Powering a nation
By UTE SCHULENBERG
PETER Lynch is not just building a boat on the Dorrigo Mountain.
The way he puts it, together with his wife Salena Bryce and Solomon Islanders Nixon Silas and Puia Mosely, he is building an alternative future for village people in Solomon Islands and other Pacific nations.
As a volunteer worker with the non-government organisation, APACE, it was several years ago that Mr Lynch realised energy was the key to sustainable development in the islands.
A qualified mechanical engineer, this led to him developing micro hydro-electric turbines to supply clean power to villages.
"The key point about the hydro turbines is they generate energy without polluting or interrupting the water flows they use," Mr Lynch said.
In 1998 Mr Lynch and Salena Bryce founded Pelena Energy to help bring alternative energy to villages in Solomon Islands.
It quickly became clear that getting proper back-up for the new technology was a major problem.
"So many aid programs deliver the hardware without the back-up... who would buy a tractor with no spare parts?" Mr Lynch said.
"There was also the problem of how people would pay for the parts and how to get the parts to them."
"In Solomons, it costs people more to travel to the bank than they earn in a year," Ms Bryce added.
Enter Nixon Silas and the founding of PRESI ? Pelena Rural Energy Solomon Islands.
"Nixon is like our agent in Solomons, if you like. Through PRESI we have been able to set up microfinancing for communities to pay for items," Mr Lynch said.
But there was still one missing link ? transport. Hence the boat, which is currently under construction in a disused timber yard on the edge of Dorrigo.

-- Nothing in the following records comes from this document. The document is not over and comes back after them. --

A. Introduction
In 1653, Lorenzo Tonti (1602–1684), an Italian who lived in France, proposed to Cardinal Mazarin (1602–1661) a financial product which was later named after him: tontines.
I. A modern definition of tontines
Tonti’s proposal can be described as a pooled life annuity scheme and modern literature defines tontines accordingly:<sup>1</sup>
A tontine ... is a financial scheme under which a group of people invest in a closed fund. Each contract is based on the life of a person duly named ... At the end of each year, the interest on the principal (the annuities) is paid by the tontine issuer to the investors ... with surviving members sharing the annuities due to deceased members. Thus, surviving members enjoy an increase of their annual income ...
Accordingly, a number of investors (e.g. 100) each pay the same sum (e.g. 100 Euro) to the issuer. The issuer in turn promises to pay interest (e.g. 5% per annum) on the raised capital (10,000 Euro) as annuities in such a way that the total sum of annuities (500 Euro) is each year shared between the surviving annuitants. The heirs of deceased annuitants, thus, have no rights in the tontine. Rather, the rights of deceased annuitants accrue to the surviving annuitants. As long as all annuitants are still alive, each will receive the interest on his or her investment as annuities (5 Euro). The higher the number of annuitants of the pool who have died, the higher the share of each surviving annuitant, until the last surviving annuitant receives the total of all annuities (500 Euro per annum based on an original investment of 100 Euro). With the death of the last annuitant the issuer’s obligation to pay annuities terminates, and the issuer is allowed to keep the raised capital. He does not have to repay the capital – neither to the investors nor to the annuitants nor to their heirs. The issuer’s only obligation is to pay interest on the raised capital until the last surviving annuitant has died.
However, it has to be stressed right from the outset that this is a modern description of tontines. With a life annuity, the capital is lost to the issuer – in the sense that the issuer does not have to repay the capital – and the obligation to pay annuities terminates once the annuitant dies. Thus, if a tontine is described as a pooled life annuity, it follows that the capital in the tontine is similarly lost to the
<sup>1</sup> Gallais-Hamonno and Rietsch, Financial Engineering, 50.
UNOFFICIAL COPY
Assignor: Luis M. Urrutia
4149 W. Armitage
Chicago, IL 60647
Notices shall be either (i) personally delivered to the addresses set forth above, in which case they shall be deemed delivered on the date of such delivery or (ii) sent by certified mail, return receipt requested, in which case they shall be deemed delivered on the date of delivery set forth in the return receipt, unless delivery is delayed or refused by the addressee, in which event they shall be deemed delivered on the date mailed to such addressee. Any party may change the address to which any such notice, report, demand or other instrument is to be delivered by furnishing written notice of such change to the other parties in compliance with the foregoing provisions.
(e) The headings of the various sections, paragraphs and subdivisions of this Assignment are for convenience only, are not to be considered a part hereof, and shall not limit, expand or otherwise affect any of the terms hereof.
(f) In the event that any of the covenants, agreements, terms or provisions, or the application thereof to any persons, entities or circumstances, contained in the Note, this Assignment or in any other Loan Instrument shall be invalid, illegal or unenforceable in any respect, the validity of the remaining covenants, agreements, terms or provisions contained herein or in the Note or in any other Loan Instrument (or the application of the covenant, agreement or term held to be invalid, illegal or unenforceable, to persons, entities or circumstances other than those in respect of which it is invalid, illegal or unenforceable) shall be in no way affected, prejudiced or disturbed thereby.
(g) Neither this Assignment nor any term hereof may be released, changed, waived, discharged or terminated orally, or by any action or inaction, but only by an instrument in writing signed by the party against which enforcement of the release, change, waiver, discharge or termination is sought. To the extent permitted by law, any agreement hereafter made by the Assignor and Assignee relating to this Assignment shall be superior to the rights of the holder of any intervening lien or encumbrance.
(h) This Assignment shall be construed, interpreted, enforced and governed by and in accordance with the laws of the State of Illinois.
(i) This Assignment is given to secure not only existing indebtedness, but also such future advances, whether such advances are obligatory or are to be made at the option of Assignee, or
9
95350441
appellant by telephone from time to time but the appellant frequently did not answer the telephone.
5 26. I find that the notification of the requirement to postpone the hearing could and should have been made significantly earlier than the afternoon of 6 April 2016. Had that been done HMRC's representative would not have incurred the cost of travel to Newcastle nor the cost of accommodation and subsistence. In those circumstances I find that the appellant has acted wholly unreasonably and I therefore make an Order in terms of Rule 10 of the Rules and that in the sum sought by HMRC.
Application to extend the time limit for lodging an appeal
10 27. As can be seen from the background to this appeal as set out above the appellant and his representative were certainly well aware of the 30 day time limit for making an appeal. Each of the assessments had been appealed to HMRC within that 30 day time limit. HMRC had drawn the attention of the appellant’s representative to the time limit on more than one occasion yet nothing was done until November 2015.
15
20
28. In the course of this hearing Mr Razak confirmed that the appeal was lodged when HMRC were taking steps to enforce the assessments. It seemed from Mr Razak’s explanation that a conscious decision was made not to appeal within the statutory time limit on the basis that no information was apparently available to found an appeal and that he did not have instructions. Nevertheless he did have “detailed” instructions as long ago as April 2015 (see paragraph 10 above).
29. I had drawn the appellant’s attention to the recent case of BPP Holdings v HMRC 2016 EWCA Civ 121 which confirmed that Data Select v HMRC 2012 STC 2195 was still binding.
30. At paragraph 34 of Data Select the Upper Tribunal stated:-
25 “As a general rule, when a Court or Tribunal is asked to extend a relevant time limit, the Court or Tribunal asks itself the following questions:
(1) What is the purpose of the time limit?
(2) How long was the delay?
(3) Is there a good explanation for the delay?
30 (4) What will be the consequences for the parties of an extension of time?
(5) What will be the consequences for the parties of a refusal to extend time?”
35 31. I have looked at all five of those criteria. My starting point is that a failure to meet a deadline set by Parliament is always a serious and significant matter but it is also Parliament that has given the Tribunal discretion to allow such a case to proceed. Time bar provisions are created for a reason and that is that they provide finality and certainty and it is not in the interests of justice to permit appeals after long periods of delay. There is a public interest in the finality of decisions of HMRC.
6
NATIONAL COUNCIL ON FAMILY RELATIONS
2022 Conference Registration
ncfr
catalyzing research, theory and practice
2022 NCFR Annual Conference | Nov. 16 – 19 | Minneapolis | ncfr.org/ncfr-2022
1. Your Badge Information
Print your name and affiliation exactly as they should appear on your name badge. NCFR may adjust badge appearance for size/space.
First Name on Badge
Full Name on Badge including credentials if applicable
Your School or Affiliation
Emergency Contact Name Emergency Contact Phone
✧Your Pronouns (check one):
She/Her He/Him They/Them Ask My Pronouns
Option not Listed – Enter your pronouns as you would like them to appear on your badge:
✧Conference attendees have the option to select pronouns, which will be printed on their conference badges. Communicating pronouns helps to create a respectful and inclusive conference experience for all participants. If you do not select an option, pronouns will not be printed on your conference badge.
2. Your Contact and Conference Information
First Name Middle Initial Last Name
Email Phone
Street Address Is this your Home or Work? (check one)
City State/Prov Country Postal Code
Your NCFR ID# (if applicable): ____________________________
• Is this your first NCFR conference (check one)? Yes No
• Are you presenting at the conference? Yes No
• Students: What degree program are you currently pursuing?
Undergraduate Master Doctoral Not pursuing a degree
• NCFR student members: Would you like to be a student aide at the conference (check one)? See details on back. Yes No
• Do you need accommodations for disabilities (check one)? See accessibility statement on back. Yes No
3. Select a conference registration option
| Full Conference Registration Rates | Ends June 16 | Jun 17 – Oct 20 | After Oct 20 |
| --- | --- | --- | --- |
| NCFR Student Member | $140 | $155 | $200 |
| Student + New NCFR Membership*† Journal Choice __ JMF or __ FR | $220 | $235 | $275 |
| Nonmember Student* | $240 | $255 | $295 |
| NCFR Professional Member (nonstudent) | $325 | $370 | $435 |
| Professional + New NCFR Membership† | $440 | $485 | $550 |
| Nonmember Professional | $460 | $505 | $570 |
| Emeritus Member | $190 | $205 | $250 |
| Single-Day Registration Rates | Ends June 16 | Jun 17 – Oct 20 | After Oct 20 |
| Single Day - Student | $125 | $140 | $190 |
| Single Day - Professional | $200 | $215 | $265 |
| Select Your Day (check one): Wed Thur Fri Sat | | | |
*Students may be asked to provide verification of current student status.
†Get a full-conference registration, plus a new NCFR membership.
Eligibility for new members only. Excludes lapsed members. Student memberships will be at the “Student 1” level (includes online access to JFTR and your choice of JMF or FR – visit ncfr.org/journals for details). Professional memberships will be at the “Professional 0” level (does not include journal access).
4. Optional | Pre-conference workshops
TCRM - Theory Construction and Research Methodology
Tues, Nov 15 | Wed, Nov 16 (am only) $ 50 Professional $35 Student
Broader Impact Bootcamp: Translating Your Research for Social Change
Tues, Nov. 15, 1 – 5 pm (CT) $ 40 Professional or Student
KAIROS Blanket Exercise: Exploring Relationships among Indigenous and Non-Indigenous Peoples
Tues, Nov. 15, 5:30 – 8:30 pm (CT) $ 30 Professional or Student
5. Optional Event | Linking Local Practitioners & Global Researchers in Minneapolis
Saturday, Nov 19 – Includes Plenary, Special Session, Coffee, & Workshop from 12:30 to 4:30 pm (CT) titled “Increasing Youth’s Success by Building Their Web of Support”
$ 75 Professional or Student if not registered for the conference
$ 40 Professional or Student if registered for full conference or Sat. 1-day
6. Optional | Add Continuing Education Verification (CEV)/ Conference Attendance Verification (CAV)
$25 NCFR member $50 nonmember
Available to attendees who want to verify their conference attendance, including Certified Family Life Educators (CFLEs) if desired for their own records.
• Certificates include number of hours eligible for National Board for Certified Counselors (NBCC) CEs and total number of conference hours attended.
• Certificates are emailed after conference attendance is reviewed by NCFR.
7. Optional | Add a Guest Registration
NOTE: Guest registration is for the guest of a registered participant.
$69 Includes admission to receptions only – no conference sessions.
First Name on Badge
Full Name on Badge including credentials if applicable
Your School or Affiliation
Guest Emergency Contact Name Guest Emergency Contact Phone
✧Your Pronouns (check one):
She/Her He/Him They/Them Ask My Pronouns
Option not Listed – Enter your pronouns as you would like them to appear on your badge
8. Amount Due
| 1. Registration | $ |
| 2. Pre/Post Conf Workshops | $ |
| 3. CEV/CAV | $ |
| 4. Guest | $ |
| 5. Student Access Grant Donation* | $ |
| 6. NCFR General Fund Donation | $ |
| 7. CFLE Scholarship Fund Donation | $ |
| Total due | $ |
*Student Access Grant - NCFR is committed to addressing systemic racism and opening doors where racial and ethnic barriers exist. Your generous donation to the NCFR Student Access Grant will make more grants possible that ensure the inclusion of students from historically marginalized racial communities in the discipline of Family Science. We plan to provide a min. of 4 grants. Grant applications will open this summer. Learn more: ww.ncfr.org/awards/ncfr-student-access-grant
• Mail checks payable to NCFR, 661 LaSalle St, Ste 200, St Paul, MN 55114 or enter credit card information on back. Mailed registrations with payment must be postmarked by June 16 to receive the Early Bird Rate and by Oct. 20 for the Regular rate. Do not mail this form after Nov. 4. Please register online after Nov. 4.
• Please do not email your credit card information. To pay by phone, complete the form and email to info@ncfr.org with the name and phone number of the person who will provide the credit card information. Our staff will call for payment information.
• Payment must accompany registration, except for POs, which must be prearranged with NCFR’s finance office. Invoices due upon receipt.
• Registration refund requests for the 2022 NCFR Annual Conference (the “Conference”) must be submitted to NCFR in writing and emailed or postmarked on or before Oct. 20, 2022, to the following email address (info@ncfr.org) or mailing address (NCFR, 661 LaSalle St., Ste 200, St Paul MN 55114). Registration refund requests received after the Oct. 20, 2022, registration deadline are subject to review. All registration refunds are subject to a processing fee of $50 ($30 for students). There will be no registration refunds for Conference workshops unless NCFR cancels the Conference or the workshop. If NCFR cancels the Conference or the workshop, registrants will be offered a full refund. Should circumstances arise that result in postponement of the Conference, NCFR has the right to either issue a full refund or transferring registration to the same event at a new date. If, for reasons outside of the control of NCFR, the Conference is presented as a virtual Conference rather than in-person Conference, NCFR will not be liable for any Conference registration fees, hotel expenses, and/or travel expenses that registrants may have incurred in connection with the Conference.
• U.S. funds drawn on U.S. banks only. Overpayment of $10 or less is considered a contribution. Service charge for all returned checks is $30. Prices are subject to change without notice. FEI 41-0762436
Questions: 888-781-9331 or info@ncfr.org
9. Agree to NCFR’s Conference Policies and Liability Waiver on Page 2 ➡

"The boat has the shallow draught of an oyster barge but with a wave piercing hull," he said.
"It is 11m long (37 feet) and can carry 24 adults and 10 children plus cargo."
And there's more.
It is propelled by a diesel jet unit, which means there is no propeller to get smashed on reefs or coconuts and locally produced coconut oil can be used as an alternative fuel.
For Mr Silas, the project provides vital alternatives for villages under threat from illegal logging companies.
"The logging companies promise so much but then they leave and there is no benefit to the people ? their food, water and building materials are all gone," Mr Silas said.
"We need this transport to connect people and we need to give the power back to the villages.
"It is a big challenge showing people these new things, but overall I am glad to do this for rural Solomon Islanders."
But why Dorrigo?
"Dorrigo has water, sun and wind plus a history of hydro-electricity," Mr Lynch said. "It has all the elements we wanted to create a centre for appropriate technology development."
And finally, there is the sweet irony of a business offering alternatives to logging in the South Pacific being set-up in an historic timber town.